BEGIN Extract provided
Erceyes believes this “laser focus” on serving the UK consumer is delivering concrete results. “On average in grocery, less than half of the innovations that are launched are still on the retailer’s shelf in year two,” he explains.
“But for us the statistic is around 70%, so you see a clear difference and I put it down to our brilliant people and unique structure. When we develop an innovation its success rate is significantly higher than the average success rate in the UK grocers.”
An innovation pipeline
While the core category teams own the whole innovation agenda, Premier Foods also has a small group of highly specialised individuals responsible for breakthrough technology. This team developed Angel Delight’s ready-to-eat pots of mousse, an innovation which has helped it become one of Premier Food’s fastest growing brands, up 30% year-on-year.
“We don’t integrate them purposefully onto the category teams because we want them to have that broader view and not be tied down with the daily challenges of the business,” explains Erceyes.
“They report into our R&D director, who reports into me and I have conversations with them and see what breakthroughs we can develop. We think our current set-up delivers the results and one of the things that gives us that edge is our structure.”
The way Premier Foods manages innovation is attractive to its retail partners. Back in 2015 Tesco collaborated with the Premier Foods’ marketing innovation team to create a range of Loyd Grossman sauces in pouch format, going from concept to store in under four months.
Fostering an innovation-focused relationship with retailers is also crucial for Weetabix, which has used its masterbrand to add credibility to new product developments.
“Retailers want reassurance that new trends will be worth the space on-shelf and when big brands launch trend-driven innovation they can be assured that they add support, awareness and credibility,” says Francesca Davies, marketing director of Weetabix UK and Ireland.
The innovation, marketing, customer and category teams have all worked closely on recent product launches such as Weetabix Additions, one of the top 10 most successful FMCG launches of 2017 according to Kantar Worldpanel data, or the Weetabix On The Go Kids drinks concept, unveiled in April.
The innovation team are focused on building a five-year pipeline based on rich consumer insights. “They do this with invaluable input from our commercial, category and brand teams and we always take a cross-functional approach to our innovation to ensure it works for our consumers, our retailers and our business,” Davies explains.
END Extract provided
Required work:
a - In the passage on grocery innovation, how long did the Loyd Grossman pouch sauces take to go from concept to store?
b - Reproduce the stretch of the passage on grocery innovation from "The way Premier" through "UK and Ireland." word for word.
BEGIN Data extract
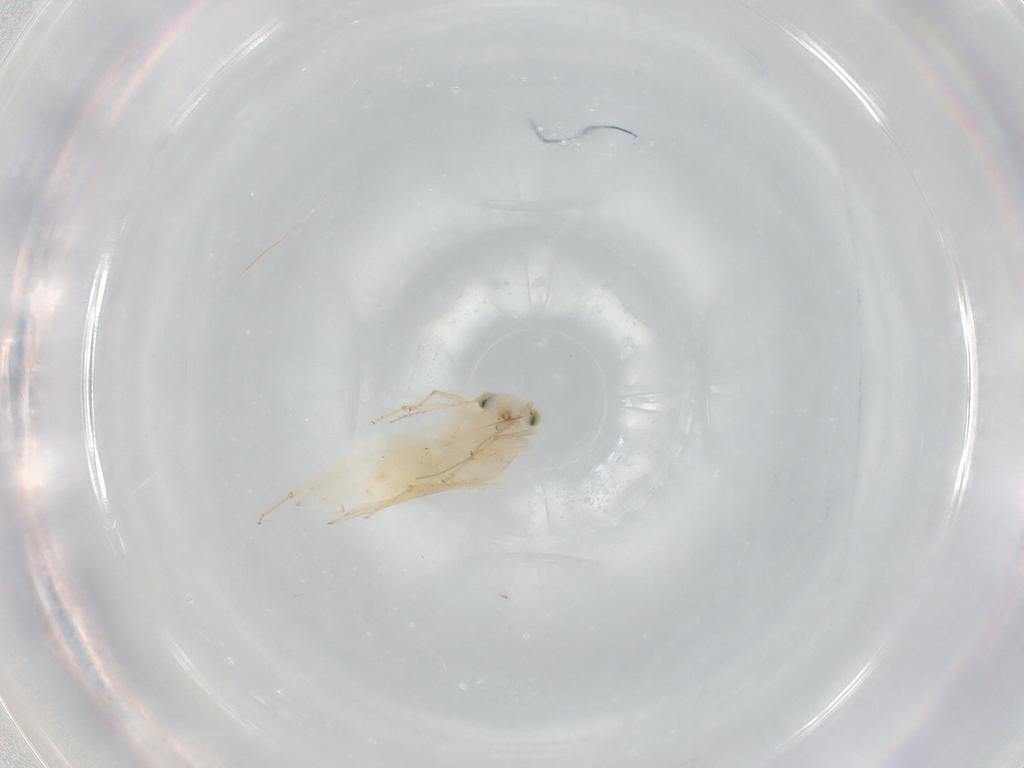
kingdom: Animalia
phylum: Arthropoda
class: Insecta
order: Psocodea
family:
END Data extract
Answers given:
a - Under four months.

b -
The way Premier Foods manages innovation is attractive to its retail partners. Back in 2015 Tesco collaborated with the Premier Foods’ marketing innovation team to create a range of Loyd Grossman sauces in pouch format, going from concept to store in under four months.
Fostering an innovation-focused relationship with retailers is also crucial for Weetabix, which has used its masterbrand to add credibility to new product developments.
“Retailers want reassurance that new trends will be worth the space on-shelf and when big brands launch trend-driven innovation they can be assured that they add support, awareness and credibility,” says Francesca Davies, marketing director of Weetabix UK and Ireland.